İkindi rakılarım vardı benim bir zamanlar. Sevgiliyi düşünerek güneşin batışına yakın içilen rakılar. Sevgili yoktu yanımda belki ama aşkı vardı ya, yeterdi bana. Zaten rakımı sevgilinin hayali tadlandırırdı sadece. Hay Allah, kendimi anlatmaya başladım, oysa seni dinleyecektim değil mi? Hüznü, acıyı geride bırakacaktık. Yara, yarayı deşiyor ne yapayım ki… Kızma kendine, sen hatalı değilsin. Yaşamak istediğin gibi yaşadın, kendi tercihini yaşadın. Anlamadıysa, çekiver kuyruğunu gitsin! Rahatlat içini, elinden geleni yaptın. Son ana kadar vazgeçmedin, ki bu yakışırdı sana zaten. Ağla, utanma. Gözyaşların onurundur, saklama. Sen asıl ağlamaktan korkanları ayıpla, yadırga.
Bir sigara daha yakar mısın? Kül tablasını boşaltayım ben, yine fazla kaçırdık bu gece. Uykun geldi mi? Uzanmak ister misin?

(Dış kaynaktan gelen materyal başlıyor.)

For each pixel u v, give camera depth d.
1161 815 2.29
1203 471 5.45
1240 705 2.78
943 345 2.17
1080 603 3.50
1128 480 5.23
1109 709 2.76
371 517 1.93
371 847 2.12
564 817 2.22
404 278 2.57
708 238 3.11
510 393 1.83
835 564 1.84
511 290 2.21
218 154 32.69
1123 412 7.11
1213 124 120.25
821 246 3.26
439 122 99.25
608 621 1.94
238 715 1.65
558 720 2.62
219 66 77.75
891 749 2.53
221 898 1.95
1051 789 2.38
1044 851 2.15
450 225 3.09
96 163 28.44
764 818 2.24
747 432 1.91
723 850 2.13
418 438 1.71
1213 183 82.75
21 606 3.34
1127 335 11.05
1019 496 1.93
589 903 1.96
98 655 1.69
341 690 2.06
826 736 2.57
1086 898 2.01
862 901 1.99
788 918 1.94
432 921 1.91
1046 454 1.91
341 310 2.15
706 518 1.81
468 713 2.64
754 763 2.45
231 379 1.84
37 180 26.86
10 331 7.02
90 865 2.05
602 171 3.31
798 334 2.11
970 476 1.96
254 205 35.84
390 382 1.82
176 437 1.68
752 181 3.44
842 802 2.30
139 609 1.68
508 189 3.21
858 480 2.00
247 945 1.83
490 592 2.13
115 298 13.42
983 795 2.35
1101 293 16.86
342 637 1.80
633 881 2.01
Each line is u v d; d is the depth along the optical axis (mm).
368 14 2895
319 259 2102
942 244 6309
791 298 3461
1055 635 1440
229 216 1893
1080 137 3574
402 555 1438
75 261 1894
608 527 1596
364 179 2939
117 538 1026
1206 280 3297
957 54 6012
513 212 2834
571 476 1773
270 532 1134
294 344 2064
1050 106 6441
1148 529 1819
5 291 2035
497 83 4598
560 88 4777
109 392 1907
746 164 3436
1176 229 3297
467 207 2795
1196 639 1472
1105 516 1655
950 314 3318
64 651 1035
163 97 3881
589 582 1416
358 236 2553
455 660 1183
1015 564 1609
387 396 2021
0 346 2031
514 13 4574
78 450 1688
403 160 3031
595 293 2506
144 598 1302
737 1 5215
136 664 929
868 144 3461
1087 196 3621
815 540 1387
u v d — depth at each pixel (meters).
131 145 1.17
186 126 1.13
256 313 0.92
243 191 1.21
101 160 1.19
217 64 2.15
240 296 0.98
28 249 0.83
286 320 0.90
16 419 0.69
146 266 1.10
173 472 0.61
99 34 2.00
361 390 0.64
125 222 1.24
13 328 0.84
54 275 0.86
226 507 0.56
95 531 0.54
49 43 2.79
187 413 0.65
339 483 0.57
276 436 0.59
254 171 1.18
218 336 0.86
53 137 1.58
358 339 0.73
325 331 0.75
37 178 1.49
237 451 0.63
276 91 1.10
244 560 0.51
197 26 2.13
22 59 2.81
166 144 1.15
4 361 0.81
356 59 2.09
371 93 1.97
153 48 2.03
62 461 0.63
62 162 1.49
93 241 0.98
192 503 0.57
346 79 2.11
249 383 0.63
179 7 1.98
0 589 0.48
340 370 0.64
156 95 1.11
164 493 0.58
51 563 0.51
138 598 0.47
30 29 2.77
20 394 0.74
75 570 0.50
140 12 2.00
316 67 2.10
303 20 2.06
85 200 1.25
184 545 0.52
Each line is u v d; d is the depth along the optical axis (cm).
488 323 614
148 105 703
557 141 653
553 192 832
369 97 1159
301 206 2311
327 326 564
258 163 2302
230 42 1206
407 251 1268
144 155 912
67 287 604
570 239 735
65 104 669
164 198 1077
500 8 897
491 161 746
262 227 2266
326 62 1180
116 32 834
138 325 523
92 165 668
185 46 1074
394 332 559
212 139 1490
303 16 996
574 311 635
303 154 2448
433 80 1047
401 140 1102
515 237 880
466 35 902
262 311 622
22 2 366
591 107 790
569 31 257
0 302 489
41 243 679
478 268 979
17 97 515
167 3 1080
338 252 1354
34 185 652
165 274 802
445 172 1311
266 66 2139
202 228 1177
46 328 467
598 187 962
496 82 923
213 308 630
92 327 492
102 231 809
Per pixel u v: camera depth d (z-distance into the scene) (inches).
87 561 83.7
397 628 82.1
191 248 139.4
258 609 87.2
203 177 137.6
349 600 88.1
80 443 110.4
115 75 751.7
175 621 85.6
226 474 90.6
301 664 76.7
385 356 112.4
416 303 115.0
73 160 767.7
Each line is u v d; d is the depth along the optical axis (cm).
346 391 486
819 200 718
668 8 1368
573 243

Aslında uyusam da uyanmasam diye düşündüğünü biliyorum. Ya da her şeyin sadece bir rüyadan ibaret olduğunu… Gerçeği kabullenmek öyle zor ki… Sen şimdi, aynı sokaklarda, tek başına dolaşacaksın. Her adım canını yakacak, her yerde o olacak. Gözünü kapatmak isteyeceksin ama bu kez hayalleri beynini dolduracak. Kaçış yok, bu acı yaşanacak. Ve ancak yaşanınca tamamlanacak. Bir gün yeniden, aşk kapını çalacak. “Daha dikkatli olacağım, bu kez ağlamayacağım” diyeceksin ama bunun da yararı olmayacak. Aşkı önceden kim hesaplayabilmiş ki sen hesaplayasın? Kim yüreğinin kapısını kapatabilmiş ki sen kapatasın? Kaç yarını daha böyle umutsuz, böyle acıyla geçireceksin belli değil.
Yine de, her şeye rağmen, acıya inat, vefasızlara inat, hainlere inat ve kalpsizlere inat aşka yeniden gülümser misin?
YINEDE ASKA GULUMSER MISIN ?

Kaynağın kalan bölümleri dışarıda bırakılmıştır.